> Work order
From the biography of Frank Dicopoulos, list every primetime series it says he appeared in after moving to Los Angeles in 1984.

- Born: Frank Dickos January 3, 1957 (age 69) Akron, Ohio
- Occupation: Actor
- Years active: 1985–present

= Frank Dicopoulos =

American actor

Frank Dicopoulos (born January 3, 1957) is an American actor. He is the oldest of three children. Dicopoulos played the role of Frank Achilles Cooper Jr. on Guiding Light, a character he played from 1987 until the show's final episode on September 18, 2009.

==Biography==
Born in Akron, Ohio to Catherine and Harry Dicopoulos, Frank Dicopoulos majored in psychology and minored in art and drama at Kenyon College in Gambier, Ohio. He was active in football, basketball, and lacrosse, and he also set a National Collegiate Athletic Association Division III track record in high hurdles. At first he thought of becoming an orthopedic surgeon specializing in sports medicine. But then he enrolled in drama courses – and became hooked.

Following college graduation, he moved to Texas. After managing a tire store in Houston and working as an auto mechanic, he began posing for print photography ads and doing television commercials. In a nationwide talent search in Dallas, he became one of four finalists out of 770 candidates to screen-test for the Larry Wilcox replacement role on the television series CHiPs. Although he did not get the job, he did get a small film part and had the lead in an MTV video documentary called Wild Rides, narrated by Matt Dillon. He also hosted On the Move for ESPN and the Miss Teen America Pageant in Dallas.

In 1984, Dicopoulos moved to Los Angeles where he appeared in numerous primetime series, including
The Tracey Ullman Show, Silver Spoons,
Hotel, Dynasty, and Falcon Crest, as well as the soap operas The Young and the Restless,
Capitol, and,
General Hospital. He also acted in feature films before joining Guiding Light.

In 2010, Dicopoulos joined the cast of River Ridge: The Series as Isaac Rylan. The new series is about the smothering foundations of a small town and a group of its inhabitants.

==Family==
Dicopoulos has been married to Teja Anderson since October 20, 1990, and they have two children, Jaden and Olivia. Olivia Dicopoulos played teenaged "Maureen Reardon" on Guiding Light for several years in the 2000s. He has been a resident of Marlboro Township, New Jersey.

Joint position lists
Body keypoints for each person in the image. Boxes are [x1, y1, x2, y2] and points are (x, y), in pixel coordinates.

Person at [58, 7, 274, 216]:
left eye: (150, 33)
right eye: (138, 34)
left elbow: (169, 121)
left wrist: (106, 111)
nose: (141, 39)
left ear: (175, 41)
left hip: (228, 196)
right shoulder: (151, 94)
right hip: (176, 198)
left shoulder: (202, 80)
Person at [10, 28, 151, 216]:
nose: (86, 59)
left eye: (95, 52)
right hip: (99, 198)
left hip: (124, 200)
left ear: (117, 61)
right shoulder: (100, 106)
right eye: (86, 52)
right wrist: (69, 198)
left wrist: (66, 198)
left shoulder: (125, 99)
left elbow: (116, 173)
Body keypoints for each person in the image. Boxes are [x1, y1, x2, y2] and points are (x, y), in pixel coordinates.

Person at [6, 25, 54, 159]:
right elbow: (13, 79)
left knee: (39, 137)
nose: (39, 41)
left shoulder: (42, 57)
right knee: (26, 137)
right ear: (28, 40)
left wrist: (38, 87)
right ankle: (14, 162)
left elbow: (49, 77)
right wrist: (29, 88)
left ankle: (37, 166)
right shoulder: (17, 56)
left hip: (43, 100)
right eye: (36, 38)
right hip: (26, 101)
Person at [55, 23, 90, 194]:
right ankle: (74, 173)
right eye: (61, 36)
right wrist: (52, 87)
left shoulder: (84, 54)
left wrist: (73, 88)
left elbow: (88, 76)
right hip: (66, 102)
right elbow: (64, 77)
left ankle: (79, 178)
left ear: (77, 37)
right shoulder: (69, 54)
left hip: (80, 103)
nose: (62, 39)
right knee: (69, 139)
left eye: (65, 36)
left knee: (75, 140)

==

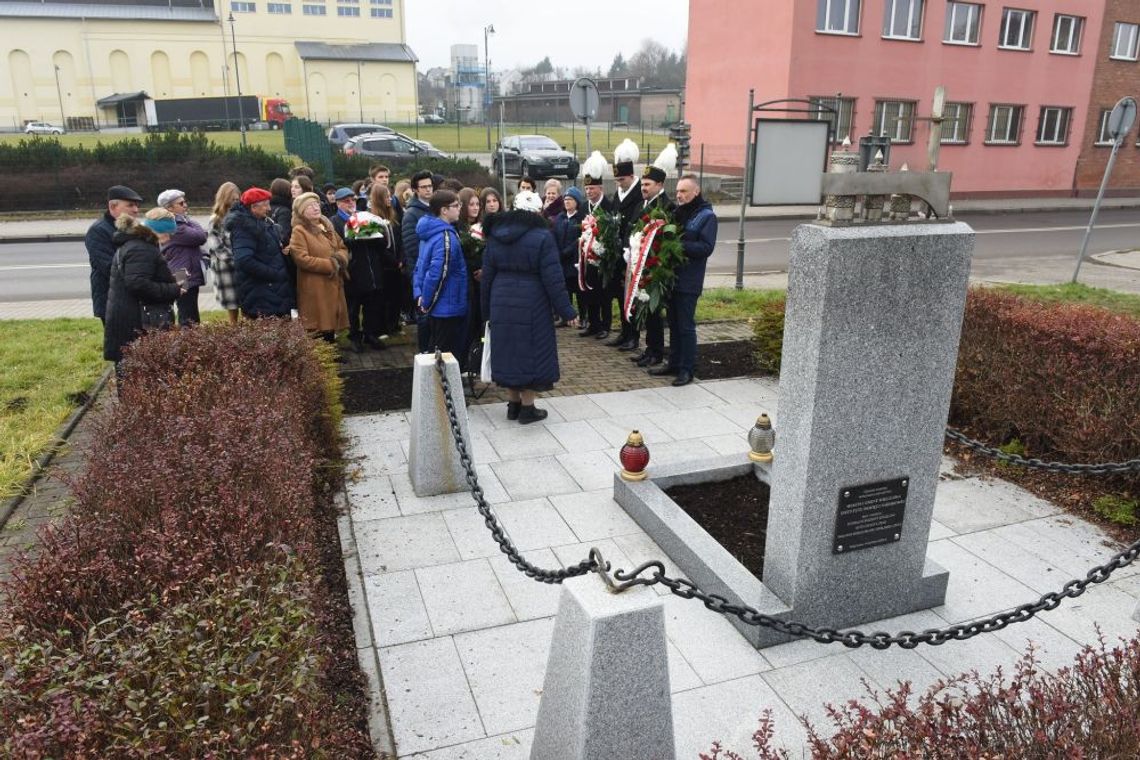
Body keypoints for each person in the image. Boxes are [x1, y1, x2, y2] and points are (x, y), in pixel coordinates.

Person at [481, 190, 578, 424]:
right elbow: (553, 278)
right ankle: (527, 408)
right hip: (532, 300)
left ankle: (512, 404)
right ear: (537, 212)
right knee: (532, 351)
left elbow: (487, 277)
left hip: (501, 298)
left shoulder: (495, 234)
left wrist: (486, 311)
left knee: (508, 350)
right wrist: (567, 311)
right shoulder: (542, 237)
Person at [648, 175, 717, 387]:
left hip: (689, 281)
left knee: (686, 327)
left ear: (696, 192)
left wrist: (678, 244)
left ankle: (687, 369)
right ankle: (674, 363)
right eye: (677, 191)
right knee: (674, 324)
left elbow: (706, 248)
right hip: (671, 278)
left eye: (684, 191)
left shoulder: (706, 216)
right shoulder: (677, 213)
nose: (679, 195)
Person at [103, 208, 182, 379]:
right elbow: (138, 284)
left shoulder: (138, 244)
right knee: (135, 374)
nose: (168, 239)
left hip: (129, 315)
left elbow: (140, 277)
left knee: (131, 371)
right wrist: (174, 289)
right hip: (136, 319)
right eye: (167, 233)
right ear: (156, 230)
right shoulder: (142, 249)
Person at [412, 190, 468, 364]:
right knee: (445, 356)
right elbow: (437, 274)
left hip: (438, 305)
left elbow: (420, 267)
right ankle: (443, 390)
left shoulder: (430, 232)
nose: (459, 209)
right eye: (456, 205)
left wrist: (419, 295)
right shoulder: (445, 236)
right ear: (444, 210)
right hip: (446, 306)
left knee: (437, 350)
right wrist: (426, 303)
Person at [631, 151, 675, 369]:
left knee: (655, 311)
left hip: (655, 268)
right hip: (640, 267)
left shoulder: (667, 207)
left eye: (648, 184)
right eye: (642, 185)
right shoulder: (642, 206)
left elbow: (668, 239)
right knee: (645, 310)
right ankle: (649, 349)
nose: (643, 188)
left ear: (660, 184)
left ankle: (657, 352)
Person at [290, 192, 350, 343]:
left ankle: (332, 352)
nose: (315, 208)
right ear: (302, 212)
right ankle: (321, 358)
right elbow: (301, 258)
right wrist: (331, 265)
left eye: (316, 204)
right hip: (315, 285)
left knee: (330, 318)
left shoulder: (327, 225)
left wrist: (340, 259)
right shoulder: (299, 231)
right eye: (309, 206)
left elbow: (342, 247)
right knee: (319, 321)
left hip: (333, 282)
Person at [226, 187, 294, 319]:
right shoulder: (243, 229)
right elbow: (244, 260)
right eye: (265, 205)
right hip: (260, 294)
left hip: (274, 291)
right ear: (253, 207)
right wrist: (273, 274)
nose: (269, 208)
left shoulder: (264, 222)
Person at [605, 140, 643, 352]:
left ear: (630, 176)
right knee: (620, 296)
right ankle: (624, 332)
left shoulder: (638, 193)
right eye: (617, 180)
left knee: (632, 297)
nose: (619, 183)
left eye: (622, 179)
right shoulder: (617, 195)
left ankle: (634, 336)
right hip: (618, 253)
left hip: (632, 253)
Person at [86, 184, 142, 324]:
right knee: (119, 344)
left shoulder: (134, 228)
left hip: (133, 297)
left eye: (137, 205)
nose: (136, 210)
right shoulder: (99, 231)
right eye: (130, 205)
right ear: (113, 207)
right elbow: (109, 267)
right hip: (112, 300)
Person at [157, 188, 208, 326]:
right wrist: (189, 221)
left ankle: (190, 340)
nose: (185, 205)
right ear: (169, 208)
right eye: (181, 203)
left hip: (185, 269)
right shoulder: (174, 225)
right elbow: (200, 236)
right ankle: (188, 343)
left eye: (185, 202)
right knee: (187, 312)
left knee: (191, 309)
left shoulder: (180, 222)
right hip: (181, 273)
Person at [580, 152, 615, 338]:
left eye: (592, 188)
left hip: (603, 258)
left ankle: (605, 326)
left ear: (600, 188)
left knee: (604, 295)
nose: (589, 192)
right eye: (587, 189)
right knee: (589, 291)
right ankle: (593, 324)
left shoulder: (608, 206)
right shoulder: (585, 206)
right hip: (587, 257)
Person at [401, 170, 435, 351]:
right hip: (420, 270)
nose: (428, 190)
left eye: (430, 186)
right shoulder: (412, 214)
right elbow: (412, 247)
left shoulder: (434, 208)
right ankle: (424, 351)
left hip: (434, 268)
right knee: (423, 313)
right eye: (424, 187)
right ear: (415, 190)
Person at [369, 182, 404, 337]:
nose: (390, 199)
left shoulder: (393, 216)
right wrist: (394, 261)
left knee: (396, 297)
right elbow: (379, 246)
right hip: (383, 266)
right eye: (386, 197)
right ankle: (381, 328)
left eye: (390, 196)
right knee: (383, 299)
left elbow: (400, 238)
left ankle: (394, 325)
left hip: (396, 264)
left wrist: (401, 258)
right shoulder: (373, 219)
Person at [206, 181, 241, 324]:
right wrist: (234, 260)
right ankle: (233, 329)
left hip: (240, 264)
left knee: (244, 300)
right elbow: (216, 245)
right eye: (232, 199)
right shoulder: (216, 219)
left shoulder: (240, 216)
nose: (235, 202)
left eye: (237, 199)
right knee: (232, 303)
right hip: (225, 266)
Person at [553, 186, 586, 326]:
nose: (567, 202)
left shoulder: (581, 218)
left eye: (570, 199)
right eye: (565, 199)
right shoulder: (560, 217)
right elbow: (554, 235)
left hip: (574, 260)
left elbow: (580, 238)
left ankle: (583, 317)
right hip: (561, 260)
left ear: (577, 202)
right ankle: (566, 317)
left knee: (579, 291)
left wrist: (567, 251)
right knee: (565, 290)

> Response to the exercise
The Tracey Ullman Show, Silver Spoons, Hotel, Dynasty, Falcon Crest